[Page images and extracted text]
—————
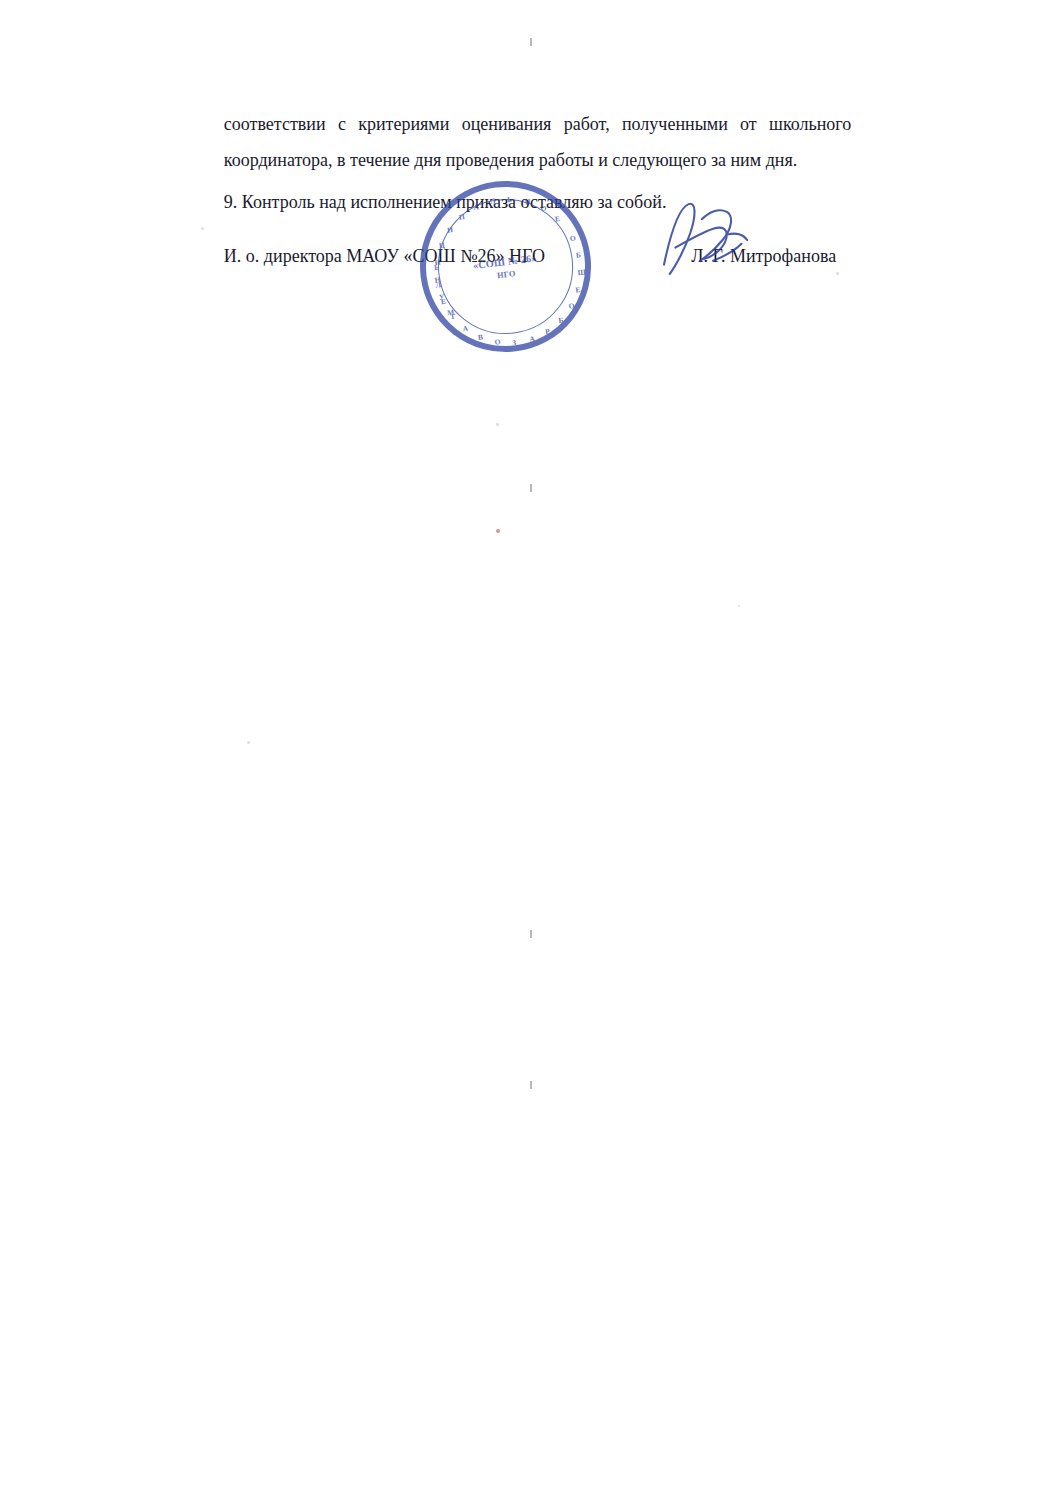соответствии с критериями оценивания работ, полученными от школьного координатора, в течение дня проведения работы и следующего за ним дня.
9. Контроль над исполнением приказа оставляю за собой.
М У Н И Ц И П А Л Ь Н О Е О Б Щ Е О Б Р А З О В А Т Е Л Ь
«СОШ № 26» НГО
И. о. директора МАОУ «СОШ №26» НГО
Л. Г. Митрофанова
—————
▸ Problem
Where the data contains images, drop them and print the rest exactly.

▸ Answer for the task
соответствии с критериями оценивания работ, полученными от школьного координатора, в течение дня проведения работы и следующего за ним дня.
9. Контроль над исполнением приказа оставляю за собой.
М У Н И Ц И П А Л Ь Н О Е О Б Щ Е О Б Р А З О В А Т Е Л Ь
«СОШ № 26» НГО
И. о. директора МАОУ «СОШ №26» НГО
Л. Г. Митрофанова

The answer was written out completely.